Across the street from our church office sits the day school. The only reason I need you to know that the school was there is that the periodic contact that I have with the preschoolers remind me of my childhood.
This week they had a book fair. An honest to goodness, Berenstein-Bear-laden, Shel-Silverstein- loving, Scholastic Book Fair. Earlier this week I had to drop off some papers in the hall where they are having the Fair, and I was instantly transported back 20 years (ok, so maybe it was closer to 25!).

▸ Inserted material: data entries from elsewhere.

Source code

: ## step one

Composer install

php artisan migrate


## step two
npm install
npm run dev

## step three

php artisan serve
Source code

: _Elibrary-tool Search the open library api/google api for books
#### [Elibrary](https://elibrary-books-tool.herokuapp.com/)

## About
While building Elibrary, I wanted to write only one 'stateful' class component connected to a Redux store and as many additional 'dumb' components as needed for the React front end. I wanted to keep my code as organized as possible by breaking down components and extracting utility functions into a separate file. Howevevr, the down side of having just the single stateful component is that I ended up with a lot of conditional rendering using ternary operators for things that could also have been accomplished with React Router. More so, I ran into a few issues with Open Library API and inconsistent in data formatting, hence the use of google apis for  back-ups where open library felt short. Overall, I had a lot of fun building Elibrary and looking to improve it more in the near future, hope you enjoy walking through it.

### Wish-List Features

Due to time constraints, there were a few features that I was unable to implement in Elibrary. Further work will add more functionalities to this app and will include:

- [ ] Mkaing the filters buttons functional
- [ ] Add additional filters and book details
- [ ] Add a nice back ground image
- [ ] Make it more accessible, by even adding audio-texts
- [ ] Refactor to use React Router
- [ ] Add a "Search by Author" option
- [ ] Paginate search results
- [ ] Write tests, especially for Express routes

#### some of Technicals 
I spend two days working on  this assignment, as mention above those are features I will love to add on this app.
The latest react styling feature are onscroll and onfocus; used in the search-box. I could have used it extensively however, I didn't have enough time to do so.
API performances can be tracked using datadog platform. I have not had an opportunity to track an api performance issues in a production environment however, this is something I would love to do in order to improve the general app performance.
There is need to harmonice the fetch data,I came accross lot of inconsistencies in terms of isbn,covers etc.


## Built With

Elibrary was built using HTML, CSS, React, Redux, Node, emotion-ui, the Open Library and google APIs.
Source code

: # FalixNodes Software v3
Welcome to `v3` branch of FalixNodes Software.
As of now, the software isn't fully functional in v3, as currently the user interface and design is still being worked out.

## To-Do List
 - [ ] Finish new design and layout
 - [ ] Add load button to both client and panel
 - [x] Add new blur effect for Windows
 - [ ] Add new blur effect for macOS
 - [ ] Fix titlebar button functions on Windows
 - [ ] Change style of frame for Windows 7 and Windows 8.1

For an instant, I am eight years old, standing in the library of my elementary school. Take a deep breath, inhale that smell of new books intertwined with the unique smell of the library. Look around at the glossy covers of all the new books, begging my little hands to softly caress them, to pick them up. Hear that crack of the spine when a new book is opened for the first time. Know that in my hands holds the ticket to another world.
Books were of utmost importance to my parents. Book fairs were a time when I could always be certain that we would find the money to buy a book. And no, not the fun sticker books that all my classmates were drooling over. My eyes would light up when the teachers passed out the pamphlets a couple weeks before the fair. I would treasure that paper, I would pore over the selections time and time again, knowing that I could make just one choice. I could get just one book, but oh! which to pick?
I realize as I type these words that the wonder has never gone away. I can walk into a Books a Million or Barnes and Noble today and feel the same wonder. The same overwhelming awe at the aisles and shelves of books. So many books to read, so many adventures that wait for me, how can I choose just one?
As I stood there this week, transported in time for the briefest of seconds, I wanted to thank my parents for this love of the written word. I want them to know that I do believe that words can change lives, that words can take you to other worlds, other times, other lives. That words can mold the way I think, the way I view the world.
And I wondered... was I the only child that was punch-drunk with love for the book fair?